Task material –
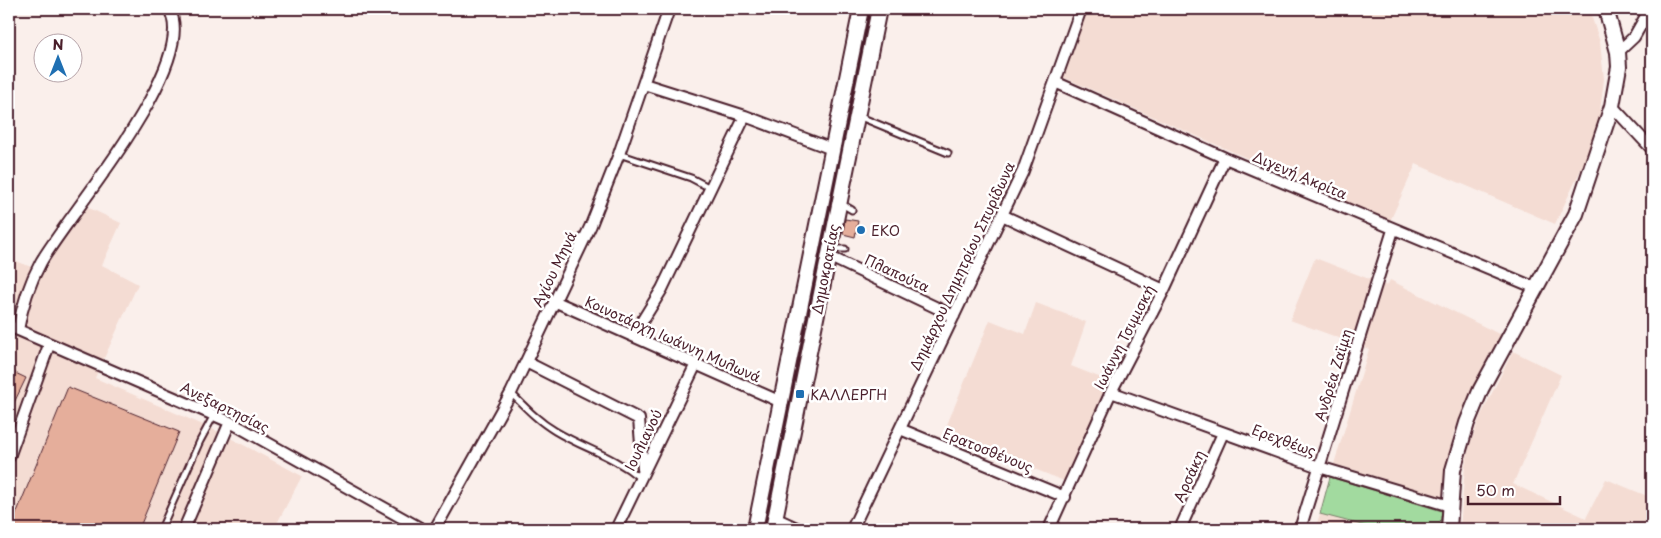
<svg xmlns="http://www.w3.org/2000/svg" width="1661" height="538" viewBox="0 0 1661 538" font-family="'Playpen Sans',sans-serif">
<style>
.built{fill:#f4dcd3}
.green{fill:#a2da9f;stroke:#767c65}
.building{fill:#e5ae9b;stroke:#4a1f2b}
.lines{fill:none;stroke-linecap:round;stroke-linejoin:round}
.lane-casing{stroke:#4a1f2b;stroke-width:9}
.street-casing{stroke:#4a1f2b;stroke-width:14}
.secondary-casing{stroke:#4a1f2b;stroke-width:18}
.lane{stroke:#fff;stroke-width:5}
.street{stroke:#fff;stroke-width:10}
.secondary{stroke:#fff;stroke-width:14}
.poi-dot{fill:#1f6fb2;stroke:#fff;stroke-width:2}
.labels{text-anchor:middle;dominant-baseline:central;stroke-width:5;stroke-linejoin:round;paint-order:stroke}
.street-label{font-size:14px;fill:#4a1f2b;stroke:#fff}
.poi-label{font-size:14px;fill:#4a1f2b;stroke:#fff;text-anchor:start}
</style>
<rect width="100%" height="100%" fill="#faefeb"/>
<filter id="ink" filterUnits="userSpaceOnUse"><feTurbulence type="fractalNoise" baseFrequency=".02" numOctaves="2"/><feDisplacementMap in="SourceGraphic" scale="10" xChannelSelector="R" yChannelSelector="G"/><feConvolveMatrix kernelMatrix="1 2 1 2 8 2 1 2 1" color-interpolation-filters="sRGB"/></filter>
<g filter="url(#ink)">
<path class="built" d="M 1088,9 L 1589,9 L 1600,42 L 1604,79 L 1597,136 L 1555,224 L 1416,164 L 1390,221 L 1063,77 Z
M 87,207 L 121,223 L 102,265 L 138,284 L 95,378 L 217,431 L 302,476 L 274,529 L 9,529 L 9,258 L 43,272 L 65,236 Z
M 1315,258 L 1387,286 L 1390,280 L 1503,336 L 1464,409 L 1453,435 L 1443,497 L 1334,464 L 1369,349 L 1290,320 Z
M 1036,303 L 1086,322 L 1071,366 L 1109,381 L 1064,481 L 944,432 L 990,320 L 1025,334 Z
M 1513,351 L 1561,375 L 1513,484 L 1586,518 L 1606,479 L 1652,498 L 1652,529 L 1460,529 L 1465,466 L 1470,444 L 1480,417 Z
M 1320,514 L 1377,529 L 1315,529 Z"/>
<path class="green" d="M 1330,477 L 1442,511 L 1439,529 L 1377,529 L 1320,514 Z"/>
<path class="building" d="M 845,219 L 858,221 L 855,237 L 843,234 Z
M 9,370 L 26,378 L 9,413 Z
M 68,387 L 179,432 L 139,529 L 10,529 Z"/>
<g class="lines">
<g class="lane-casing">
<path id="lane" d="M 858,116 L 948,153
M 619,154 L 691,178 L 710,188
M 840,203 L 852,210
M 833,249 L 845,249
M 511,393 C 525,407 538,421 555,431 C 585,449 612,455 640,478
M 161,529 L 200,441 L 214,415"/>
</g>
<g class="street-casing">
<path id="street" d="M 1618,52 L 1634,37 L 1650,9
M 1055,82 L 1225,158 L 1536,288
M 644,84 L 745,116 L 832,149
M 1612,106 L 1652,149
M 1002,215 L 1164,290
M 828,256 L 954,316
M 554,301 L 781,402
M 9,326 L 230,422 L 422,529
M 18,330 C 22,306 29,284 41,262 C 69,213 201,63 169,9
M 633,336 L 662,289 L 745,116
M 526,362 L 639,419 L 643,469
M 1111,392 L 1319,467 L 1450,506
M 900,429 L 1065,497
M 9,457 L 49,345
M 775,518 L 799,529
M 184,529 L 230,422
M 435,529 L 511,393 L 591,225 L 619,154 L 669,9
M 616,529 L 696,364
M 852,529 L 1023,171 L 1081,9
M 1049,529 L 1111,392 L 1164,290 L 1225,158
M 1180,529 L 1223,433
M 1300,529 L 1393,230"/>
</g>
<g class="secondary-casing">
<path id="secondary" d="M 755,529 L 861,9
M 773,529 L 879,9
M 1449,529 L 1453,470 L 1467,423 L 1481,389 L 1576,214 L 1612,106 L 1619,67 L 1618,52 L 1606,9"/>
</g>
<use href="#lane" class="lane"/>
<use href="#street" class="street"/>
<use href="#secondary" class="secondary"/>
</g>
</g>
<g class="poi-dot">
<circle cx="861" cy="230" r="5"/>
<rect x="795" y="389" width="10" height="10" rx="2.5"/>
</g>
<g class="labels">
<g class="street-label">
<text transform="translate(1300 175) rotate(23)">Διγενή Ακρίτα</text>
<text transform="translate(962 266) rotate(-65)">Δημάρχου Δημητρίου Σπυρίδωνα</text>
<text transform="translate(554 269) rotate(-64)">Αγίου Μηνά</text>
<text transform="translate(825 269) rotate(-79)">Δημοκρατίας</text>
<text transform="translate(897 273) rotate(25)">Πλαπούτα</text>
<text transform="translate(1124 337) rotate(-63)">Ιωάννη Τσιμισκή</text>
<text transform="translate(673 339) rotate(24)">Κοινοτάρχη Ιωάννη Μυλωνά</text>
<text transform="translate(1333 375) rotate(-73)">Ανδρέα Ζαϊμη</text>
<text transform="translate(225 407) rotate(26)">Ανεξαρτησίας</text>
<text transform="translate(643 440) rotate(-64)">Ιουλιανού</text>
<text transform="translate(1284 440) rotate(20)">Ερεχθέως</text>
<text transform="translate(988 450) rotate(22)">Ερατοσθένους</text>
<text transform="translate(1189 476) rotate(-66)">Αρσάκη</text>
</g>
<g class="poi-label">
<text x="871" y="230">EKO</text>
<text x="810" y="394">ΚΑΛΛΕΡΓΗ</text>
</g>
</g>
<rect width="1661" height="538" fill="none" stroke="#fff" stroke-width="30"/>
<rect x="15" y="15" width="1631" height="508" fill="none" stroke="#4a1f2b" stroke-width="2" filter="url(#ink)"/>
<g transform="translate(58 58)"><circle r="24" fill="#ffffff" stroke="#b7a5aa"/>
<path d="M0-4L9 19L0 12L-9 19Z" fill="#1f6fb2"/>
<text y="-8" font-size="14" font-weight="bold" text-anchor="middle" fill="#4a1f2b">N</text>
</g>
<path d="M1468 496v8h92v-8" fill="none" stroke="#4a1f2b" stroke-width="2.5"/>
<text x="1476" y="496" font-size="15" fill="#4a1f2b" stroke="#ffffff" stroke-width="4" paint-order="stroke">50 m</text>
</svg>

...

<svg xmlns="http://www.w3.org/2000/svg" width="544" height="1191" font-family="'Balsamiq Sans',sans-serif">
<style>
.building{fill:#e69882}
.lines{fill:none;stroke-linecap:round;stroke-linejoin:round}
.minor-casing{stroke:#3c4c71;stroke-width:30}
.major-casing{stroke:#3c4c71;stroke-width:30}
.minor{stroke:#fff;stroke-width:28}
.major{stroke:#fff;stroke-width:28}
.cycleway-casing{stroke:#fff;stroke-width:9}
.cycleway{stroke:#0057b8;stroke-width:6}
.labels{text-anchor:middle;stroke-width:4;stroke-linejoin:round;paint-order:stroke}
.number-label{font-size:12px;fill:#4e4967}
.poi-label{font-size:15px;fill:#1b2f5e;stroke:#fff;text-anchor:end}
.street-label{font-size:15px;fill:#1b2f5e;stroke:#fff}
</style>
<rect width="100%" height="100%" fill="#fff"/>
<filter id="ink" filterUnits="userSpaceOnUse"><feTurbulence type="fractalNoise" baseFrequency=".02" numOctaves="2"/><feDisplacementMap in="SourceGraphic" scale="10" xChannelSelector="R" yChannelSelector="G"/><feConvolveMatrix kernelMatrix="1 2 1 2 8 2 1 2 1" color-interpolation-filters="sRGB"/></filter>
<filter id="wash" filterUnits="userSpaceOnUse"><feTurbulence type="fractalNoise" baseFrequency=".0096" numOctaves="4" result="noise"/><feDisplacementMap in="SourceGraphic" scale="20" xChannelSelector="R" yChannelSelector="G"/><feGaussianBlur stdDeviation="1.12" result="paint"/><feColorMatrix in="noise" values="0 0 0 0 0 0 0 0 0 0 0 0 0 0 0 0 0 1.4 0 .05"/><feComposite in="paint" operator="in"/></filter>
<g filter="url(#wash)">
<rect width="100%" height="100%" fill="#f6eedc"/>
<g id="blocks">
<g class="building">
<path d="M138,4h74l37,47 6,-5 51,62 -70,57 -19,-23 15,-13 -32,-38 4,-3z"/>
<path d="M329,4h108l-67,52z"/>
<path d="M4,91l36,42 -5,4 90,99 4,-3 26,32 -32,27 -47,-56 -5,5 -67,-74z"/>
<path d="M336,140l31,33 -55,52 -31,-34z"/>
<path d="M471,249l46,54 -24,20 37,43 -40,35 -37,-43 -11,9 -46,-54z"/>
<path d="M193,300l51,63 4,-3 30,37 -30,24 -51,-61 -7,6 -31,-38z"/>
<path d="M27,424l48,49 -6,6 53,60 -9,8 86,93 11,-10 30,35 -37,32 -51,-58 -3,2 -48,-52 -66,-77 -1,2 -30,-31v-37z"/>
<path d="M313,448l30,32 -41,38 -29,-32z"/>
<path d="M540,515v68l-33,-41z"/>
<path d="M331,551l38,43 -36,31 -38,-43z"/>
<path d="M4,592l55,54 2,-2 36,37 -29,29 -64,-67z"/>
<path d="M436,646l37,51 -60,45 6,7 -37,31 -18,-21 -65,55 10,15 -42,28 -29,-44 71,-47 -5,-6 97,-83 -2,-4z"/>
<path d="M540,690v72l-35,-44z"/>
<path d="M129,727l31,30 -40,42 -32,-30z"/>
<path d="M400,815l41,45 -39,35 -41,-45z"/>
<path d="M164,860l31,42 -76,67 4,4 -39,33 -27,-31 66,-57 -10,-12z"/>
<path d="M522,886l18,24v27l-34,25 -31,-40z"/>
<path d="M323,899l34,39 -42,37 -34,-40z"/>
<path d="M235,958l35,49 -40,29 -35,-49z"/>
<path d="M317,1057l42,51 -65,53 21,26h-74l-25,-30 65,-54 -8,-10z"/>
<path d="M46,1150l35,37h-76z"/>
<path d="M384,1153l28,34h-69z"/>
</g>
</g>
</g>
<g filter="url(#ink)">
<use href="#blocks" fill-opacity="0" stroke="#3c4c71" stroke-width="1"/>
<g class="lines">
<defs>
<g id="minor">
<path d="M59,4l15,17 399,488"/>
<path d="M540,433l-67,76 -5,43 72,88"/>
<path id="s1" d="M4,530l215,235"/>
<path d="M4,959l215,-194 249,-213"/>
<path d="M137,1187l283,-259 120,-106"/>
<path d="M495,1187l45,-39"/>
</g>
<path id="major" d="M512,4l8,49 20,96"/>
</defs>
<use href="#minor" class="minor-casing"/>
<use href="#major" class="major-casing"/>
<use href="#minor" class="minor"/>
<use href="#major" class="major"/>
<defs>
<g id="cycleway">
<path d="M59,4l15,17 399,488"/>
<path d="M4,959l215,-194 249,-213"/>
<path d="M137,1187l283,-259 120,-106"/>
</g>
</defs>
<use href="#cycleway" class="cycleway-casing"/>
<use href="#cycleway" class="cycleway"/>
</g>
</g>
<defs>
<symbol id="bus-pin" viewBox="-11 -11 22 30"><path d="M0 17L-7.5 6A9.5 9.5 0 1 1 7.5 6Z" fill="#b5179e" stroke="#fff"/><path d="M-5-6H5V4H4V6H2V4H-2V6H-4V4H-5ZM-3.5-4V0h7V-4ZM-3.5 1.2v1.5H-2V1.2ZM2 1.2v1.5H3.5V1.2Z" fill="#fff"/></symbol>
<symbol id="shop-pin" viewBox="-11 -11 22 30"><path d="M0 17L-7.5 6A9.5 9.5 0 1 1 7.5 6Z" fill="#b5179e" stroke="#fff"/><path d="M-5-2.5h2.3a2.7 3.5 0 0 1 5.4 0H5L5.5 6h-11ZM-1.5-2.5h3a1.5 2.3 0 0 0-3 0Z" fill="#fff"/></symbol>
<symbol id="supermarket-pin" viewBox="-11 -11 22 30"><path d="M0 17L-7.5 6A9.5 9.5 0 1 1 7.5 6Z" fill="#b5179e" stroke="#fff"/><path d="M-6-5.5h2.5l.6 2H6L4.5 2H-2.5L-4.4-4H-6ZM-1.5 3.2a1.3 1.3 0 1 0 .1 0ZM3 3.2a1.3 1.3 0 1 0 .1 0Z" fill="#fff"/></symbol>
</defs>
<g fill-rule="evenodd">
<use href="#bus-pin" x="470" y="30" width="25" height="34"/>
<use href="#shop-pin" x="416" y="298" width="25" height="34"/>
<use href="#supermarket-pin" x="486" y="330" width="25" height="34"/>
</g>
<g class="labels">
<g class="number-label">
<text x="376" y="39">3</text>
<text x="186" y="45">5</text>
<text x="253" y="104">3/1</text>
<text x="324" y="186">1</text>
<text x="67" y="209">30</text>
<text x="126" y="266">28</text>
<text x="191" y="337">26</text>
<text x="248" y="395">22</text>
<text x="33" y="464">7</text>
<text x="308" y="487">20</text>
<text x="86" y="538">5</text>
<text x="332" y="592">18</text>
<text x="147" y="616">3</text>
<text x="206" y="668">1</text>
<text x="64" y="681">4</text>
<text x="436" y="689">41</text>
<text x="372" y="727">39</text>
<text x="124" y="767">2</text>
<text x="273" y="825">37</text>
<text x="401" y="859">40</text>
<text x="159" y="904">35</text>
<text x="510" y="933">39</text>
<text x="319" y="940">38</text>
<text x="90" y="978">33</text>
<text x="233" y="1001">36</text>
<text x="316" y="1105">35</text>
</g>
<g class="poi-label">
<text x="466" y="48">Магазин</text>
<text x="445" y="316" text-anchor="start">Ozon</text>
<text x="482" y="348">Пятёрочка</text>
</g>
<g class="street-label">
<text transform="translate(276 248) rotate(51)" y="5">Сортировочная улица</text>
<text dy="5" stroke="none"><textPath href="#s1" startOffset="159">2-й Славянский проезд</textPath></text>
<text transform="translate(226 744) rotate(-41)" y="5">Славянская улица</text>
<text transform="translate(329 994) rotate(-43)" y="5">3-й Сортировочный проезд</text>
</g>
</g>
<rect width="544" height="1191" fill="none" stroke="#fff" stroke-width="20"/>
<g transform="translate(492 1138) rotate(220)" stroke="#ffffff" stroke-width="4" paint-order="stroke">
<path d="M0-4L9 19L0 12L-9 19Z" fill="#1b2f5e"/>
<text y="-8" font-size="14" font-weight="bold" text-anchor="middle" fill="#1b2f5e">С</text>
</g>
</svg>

* * *

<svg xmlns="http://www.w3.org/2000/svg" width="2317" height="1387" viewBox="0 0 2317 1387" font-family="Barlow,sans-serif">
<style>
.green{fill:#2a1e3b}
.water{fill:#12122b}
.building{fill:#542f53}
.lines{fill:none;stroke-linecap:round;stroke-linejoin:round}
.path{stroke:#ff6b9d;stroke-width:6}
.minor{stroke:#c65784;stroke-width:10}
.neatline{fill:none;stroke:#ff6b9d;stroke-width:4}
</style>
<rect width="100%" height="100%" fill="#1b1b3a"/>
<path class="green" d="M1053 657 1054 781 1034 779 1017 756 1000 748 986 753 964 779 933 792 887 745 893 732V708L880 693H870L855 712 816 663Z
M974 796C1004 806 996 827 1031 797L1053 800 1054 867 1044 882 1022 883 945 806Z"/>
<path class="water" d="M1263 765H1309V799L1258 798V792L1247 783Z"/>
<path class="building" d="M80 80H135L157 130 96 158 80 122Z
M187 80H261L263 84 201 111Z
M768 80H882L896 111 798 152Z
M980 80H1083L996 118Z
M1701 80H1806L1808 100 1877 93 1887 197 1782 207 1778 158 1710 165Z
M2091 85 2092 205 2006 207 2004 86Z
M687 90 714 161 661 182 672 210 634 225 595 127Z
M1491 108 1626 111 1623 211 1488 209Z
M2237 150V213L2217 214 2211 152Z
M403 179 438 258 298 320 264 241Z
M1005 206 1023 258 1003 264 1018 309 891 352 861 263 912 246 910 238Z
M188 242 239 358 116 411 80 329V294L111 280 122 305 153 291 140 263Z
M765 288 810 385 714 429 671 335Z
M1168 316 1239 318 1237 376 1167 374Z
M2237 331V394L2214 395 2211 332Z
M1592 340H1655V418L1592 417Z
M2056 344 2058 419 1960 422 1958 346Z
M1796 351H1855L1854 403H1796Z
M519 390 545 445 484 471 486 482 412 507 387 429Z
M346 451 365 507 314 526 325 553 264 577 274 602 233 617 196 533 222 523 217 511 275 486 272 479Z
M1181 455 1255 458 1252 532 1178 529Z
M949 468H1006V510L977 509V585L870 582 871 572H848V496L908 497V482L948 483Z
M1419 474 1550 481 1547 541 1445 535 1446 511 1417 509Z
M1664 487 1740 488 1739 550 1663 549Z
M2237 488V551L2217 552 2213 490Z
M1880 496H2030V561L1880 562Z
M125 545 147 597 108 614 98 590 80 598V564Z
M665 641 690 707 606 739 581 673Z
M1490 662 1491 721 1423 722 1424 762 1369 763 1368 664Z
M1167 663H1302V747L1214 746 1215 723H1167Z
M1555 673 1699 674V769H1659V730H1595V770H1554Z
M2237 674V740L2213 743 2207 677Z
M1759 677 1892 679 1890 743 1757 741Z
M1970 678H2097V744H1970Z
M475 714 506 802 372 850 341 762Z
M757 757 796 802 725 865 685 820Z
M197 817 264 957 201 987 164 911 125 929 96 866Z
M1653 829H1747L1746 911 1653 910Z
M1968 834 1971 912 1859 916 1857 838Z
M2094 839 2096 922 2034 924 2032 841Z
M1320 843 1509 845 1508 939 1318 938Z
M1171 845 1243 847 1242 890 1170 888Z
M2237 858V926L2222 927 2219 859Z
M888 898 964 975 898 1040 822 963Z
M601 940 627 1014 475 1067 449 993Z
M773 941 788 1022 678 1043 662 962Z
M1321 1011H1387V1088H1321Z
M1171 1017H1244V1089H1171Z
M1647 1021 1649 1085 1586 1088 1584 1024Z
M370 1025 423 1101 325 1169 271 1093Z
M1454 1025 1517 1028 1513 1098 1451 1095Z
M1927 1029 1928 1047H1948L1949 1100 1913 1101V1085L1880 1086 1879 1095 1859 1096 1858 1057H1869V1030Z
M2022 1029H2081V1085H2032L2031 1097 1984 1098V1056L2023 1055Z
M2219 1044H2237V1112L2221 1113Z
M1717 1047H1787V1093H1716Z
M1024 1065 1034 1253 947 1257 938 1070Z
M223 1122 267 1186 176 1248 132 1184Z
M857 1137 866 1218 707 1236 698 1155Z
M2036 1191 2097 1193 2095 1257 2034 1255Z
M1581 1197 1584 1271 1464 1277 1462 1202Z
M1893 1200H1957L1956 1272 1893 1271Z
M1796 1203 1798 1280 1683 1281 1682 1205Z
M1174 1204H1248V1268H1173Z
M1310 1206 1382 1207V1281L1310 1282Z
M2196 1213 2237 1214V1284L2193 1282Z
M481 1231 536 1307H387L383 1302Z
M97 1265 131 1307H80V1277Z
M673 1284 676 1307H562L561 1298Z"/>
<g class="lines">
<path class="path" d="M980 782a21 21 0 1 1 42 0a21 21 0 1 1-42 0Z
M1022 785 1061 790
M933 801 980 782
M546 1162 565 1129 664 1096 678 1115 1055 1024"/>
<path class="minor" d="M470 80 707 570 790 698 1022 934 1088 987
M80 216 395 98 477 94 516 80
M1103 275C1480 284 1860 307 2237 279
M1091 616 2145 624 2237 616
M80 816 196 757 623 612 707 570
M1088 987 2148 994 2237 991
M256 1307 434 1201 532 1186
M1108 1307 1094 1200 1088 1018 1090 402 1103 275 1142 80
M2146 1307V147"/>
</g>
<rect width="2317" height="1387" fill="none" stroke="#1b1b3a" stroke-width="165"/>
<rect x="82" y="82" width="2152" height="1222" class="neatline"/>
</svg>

Action item – Look above for the line with "M2237 150V213L2217 214 2211 152Z" and the line with "M1581 1197 1584 1271 1464 1277 1462 1202Z". Retype those two lines and every line between them exactly, adding nothing.

Written reply –
M2237 150V213L2217 214 2211 152Z
M403 179 438 258 298 320 264 241Z
M1005 206 1023 258 1003 264 1018 309 891 352 861 263 912 246 910 238Z
M188 242 239 358 116 411 80 329V294L111 280 122 305 153 291 140 263Z
M765 288 810 385 714 429 671 335Z
M1168 316 1239 318 1237 376 1167 374Z
M2237 331V394L2214 395 2211 332Z
M1592 340H1655V418L1592 417Z
M2056 344 2058 419 1960 422 1958 346Z
M1796 351H1855L1854 403H1796Z
M519 390 545 445 484 471 486 482 412 507 387 429Z
M346 451 365 507 314 526 325 553 264 577 274 602 233 617 196 533 222 523 217 511 275 486 272 479Z
M1181 455 1255 458 1252 532 1178 529Z
M949 468H1006V510L977 509V585L870 582 871 572H848V496L908 497V482L948 483Z
M1419 474 1550 481 1547 541 1445 535 1446 511 1417 509Z
M1664 487 1740 488 1739 550 1663 549Z
M2237 488V551L2217 552 2213 490Z
M1880 496H2030V561L1880 562Z
M125 545 147 597 108 614 98 590 80 598V564Z
M665 641 690 707 606 739 581 673Z
M1490 662 1491 721 1423 722 1424 762 1369 763 1368 664Z
M1167 663H1302V747L1214 746 1215 723H1167Z
M1555 673 1699 674V769H1659V730H1595V770H1554Z
M2237 674V740L2213 743 2207 677Z
M1759 677 1892 679 1890 743 1757 741Z
M1970 678H2097V744H1970Z
M475 714 506 802 372 850 341 762Z
M757 757 796 802 725 865 685 820Z
M197 817 264 957 201 987 164 911 125 929 96 866Z
M1653 829H1747L1746 911 1653 910Z
M1968 834 1971 912 1859 916 1857 838Z
M2094 839 2096 922 2034 924 2032 841Z
M1320 843 1509 845 1508 939 1318 938Z
M1171 845 1243 847 1242 890 1170 888Z
M2237 858V926L2222 927 2219 859Z
M888 898 964 975 898 1040 822 963Z
M601 940 627 1014 475 1067 449 993Z
M773 941 788 1022 678 1043 662 962Z
M1321 1011H1387V1088H1321Z
M1171 1017H1244V1089H1171Z
M1647 1021 1649 1085 1586 1088 1584 1024Z
M370 1025 423 1101 325 1169 271 1093Z
M1454 1025 1517 1028 1513 1098 1451 1095Z
M1927 1029 1928 1047H1948L1949 1100 1913 1101V1085L1880 1086 1879 1095 1859 1096 1858 1057H1869V1030Z
M2022 1029H2081V1085H2032L2031 1097 1984 1098V1056L2023 1055Z
M2219 1044H2237V1112L2221 1113Z
M1717 1047H1787V1093H1716Z
M1024 1065 1034 1253 947 1257 938 1070Z
M223 1122 267 1186 176 1248 132 1184Z
M857 1137 866 1218 707 1236 698 1155Z
M2036 1191 2097 1193 2095 1257 2034 1255Z
M1581 1197 1584 1271 1464 1277 1462 1202Z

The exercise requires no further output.